• **Document passage**:
Bonds

Clarida traded into stocks on eve of Powell pandemic statement

Federal Reserve Vice Chair Richard Clarida traded between $1 million and $5 million out of a bond fund into stock funds one day before Chair Jerome Powell issued a statement flagging possible policy action as the pandemic worsened, his 2020 financial disclosures show.

Clarida’s trades, described in forms filed with the government ethics office, show the shifting of the funds out of a Pimco bond fund on Feb. 27, 2020, and on the same day buying the Pimco StocksPlus Fund and the iShares MSCI USA Min Vol Factor exchange-traded fund in similar dollar ranges. For the year, he listed five transactions.

The following day on Feb. 28, a Friday, at 2:30 p.m., Powell took the unusual step of releasing a statement saying the virus poses “evolving risks to economic activity.” In the same statement, Powell said the Fed was “closely monitoring developments and their implications for the economic outlook.”

The Fed announced a half percentage-point rate cut on March 3 following an emergency meeting of the Federal Open Market Committee.

• **Directions**: Transcribe the passage of the article on Clarida's trades starting with "Clarida traded into" and going on through "financial disclosures show.". The records that follow are drawn from a separate source and are unrelated to the article on Clarida's trades.

• **Collected data entries**:

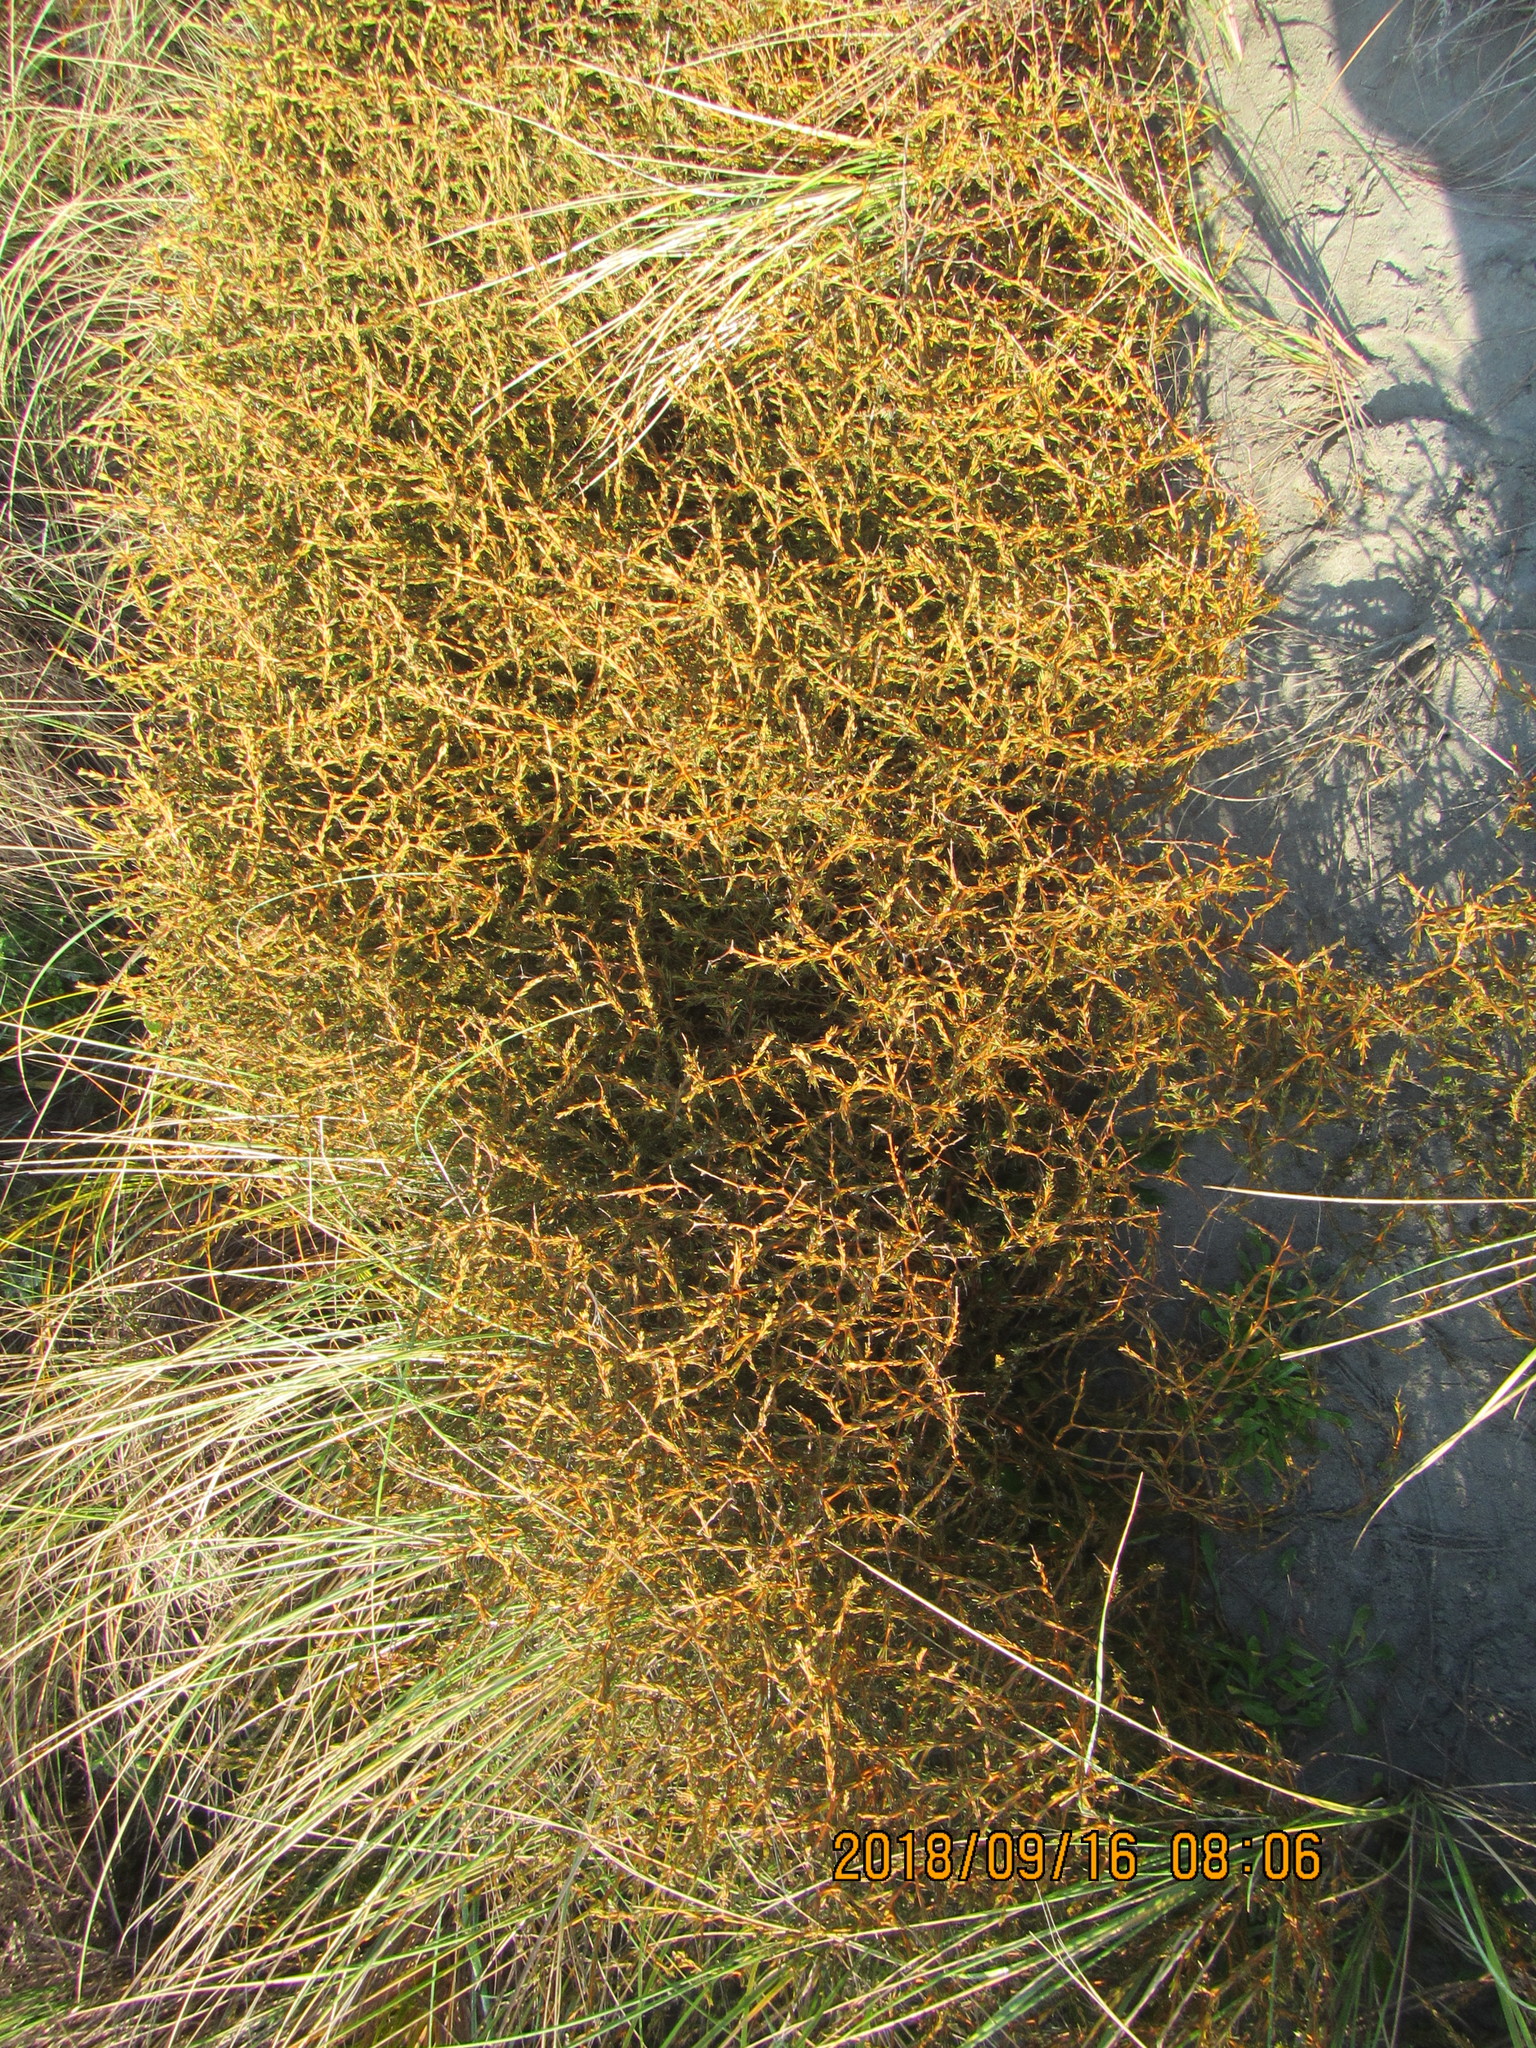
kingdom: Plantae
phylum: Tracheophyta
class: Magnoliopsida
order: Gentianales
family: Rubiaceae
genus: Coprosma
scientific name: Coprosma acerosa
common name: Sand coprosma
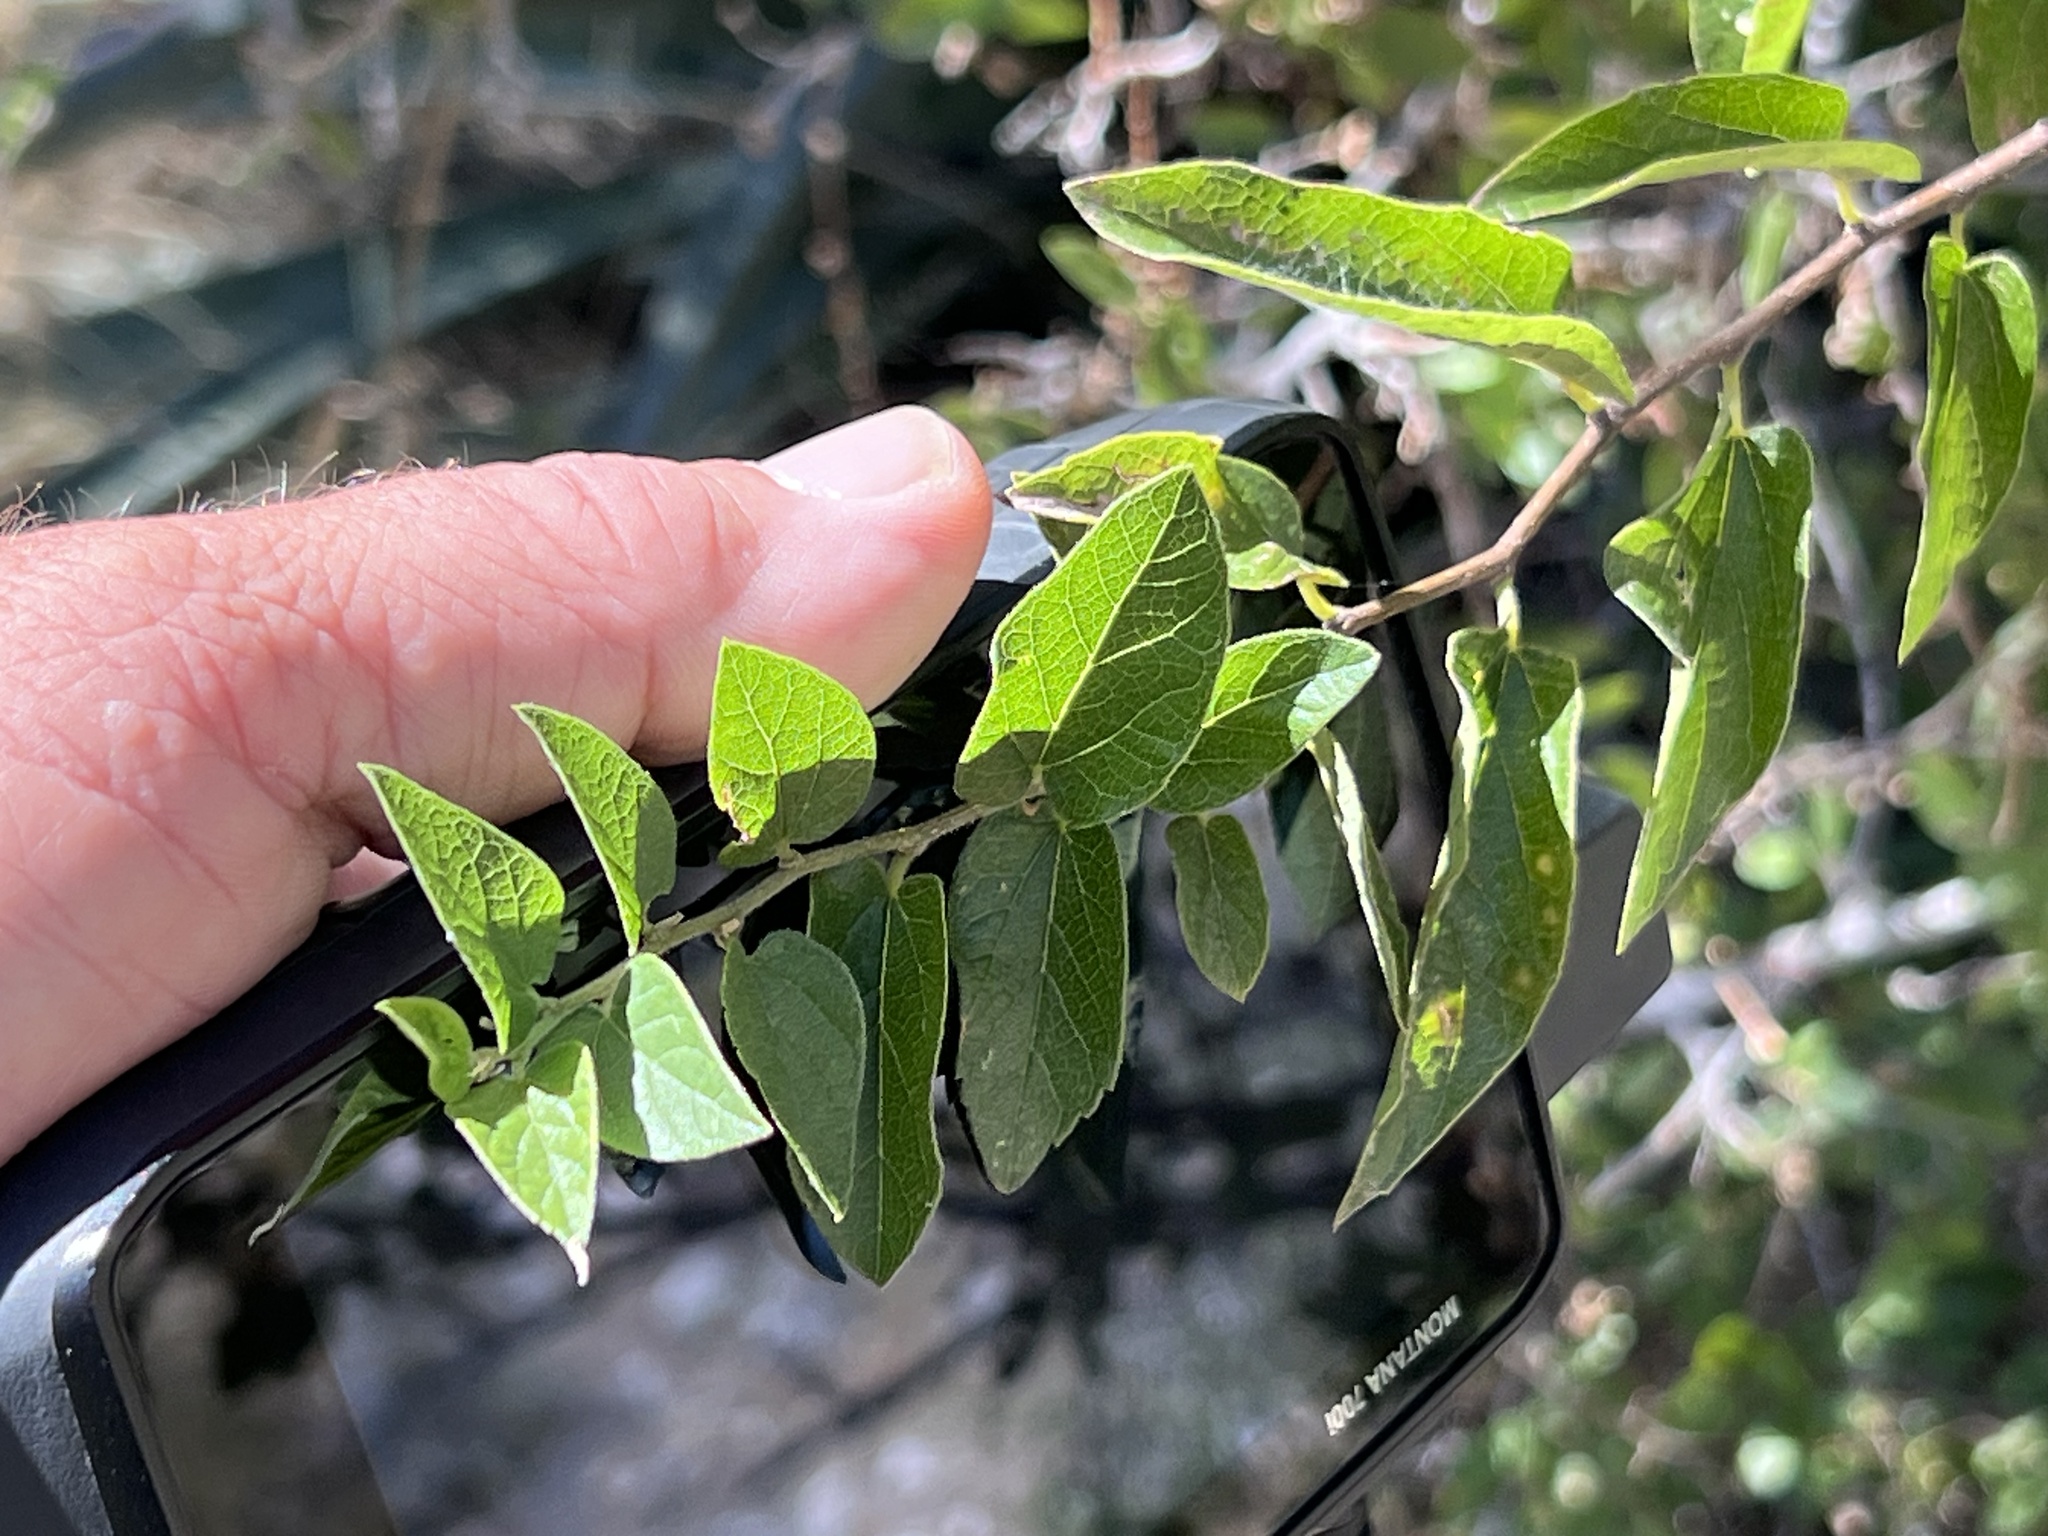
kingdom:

• **Answer area**:
Clarida traded into stocks on eve of Powell pandemic statement

Federal Reserve Vice Chair Richard Clarida traded between $1 million and $5 million out of a bond fund into stock funds one day before Chair Jerome Powell issued a statement flagging possible policy action as the pandemic worsened, his 2020 financial disclosures show.